YOUR GOAL =>
Type the listing below out again exactly. No images.

GIVEN INFORMATION =>

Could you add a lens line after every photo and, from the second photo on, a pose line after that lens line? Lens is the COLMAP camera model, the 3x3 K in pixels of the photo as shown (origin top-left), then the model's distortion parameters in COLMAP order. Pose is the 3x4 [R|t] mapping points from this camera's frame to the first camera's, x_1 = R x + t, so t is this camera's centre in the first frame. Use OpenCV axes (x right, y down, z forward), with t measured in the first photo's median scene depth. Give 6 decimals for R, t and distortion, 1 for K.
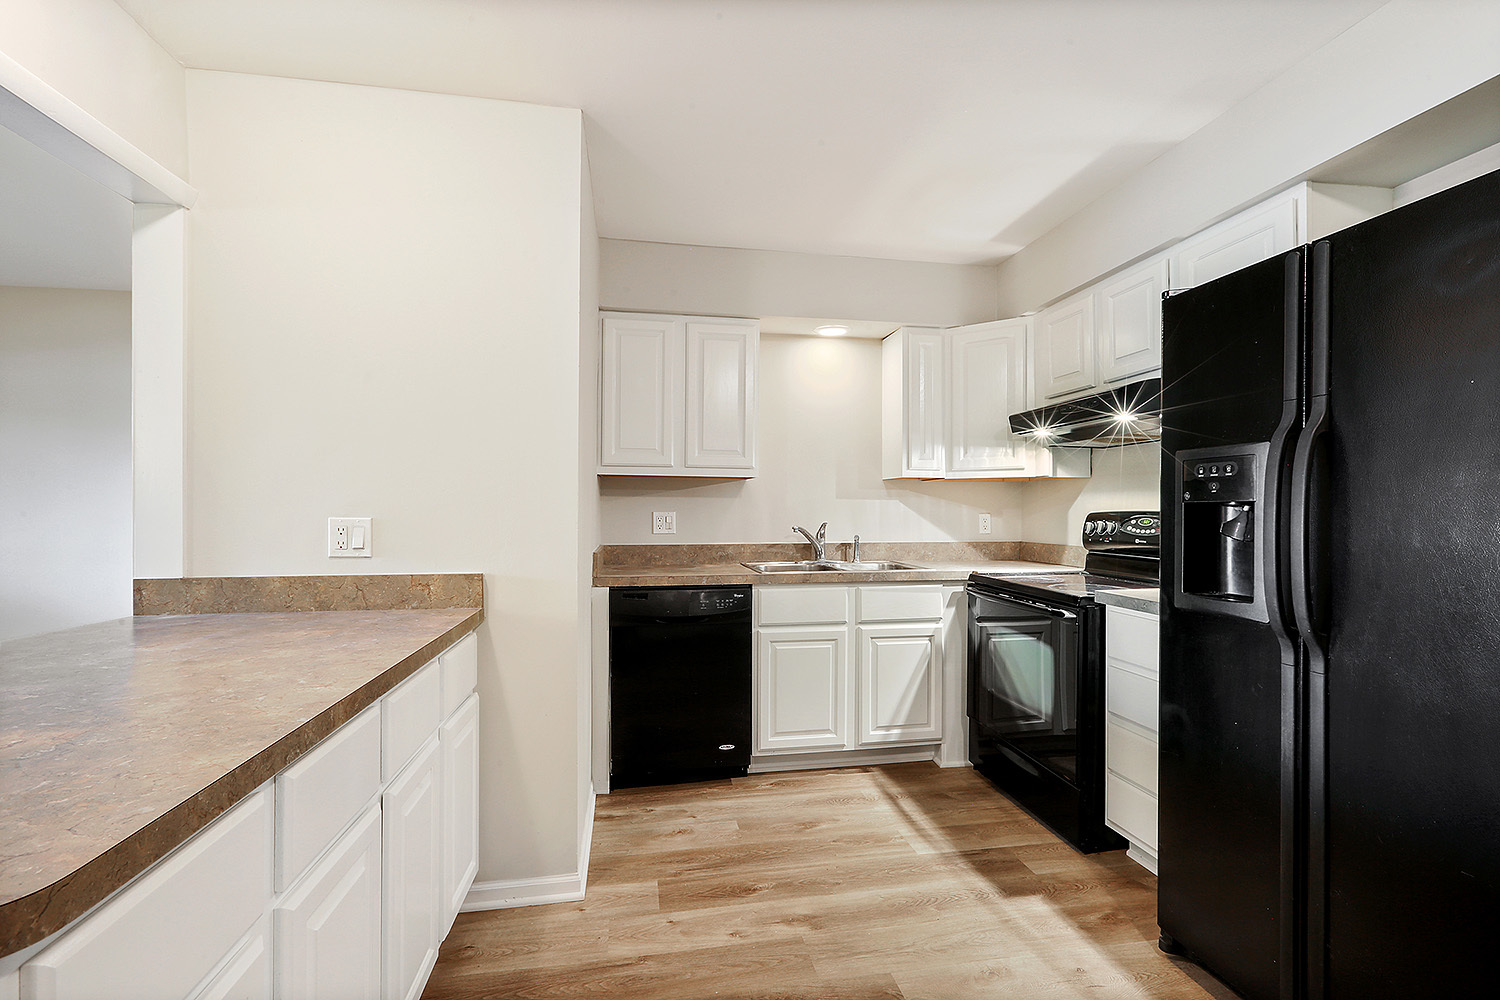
lens RADIAL K [[680.4, 0, 750.6], [0, 680.4, 509.5], [0, 0, 1]] dist [-0.002346, 0.000123]
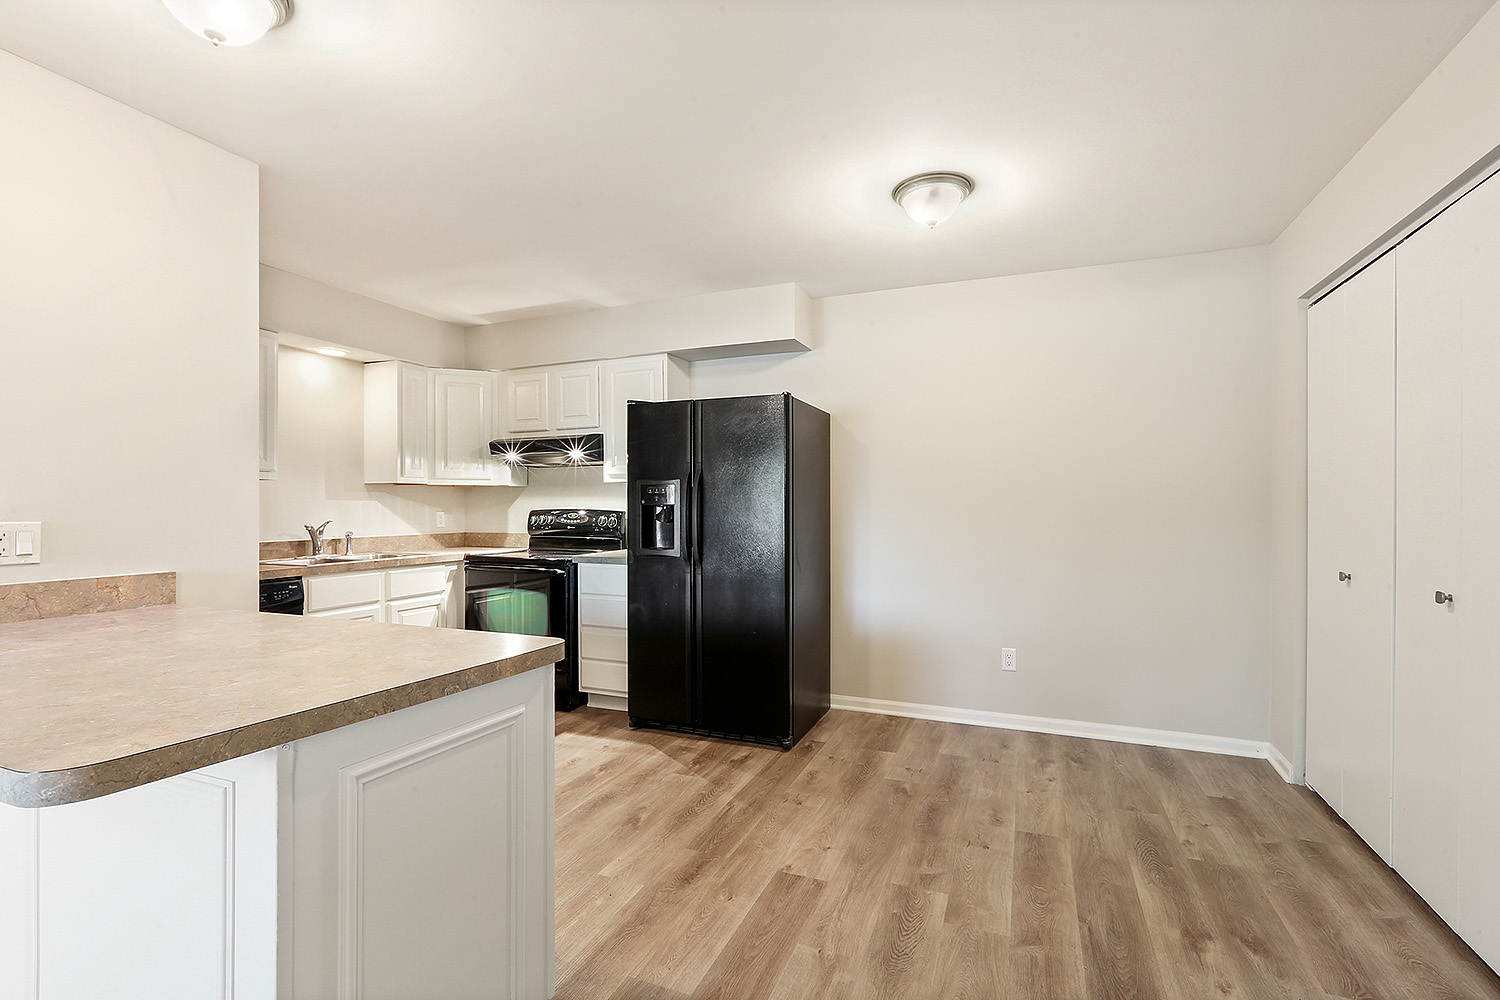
lens RADIAL K [[680.4, 0, 750.6], [0, 680.4, 509.5], [0, 0, 1]] dist [-0.002346, 0.000123]
pose [[0.530801, -0.007232, 0.847465, -0.544991], [0.003657, 0.999974, 0.006243, -0.004688], [-0.847488, -0.000215, 0.530814, -0.221837]]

TASK RESULT =>
Could you add a lens line after every photo and, from the second photo on, a pose line after that lens line? Lens is the COLMAP camera model, the 3x3 K in pixels of the photo as shown (origin top-left), then the model's distortion parameters in COLMAP order. Pose is the 3x4 [R|t] mapping points from this camera's frame to the first camera's, x_1 = R x + t, so t is this camera's centre in the first frame. Use OpenCV axes (x right, y down, z forward), with t measured in the first photo's median scene depth. Give 6 decimals for R, t and distortion, 1 for K.
lens RADIAL K [[680.4, 0, 750.6], [0, 680.4, 509.5], [0, 0, 1]] dist [-0.002346, 0.000123]
lens RADIAL K [[680.4, 0, 750.6], [0, 680.4, 509.5], [0, 0, 1]] dist [-0.002346, 0.000123]
pose [[0.530801, -0.007232, 0.847465, -0.544991], [0.003657, 0.999974, 0.006243, -0.004688], [-0.847488, -0.000215, 0.530814, -0.221837]]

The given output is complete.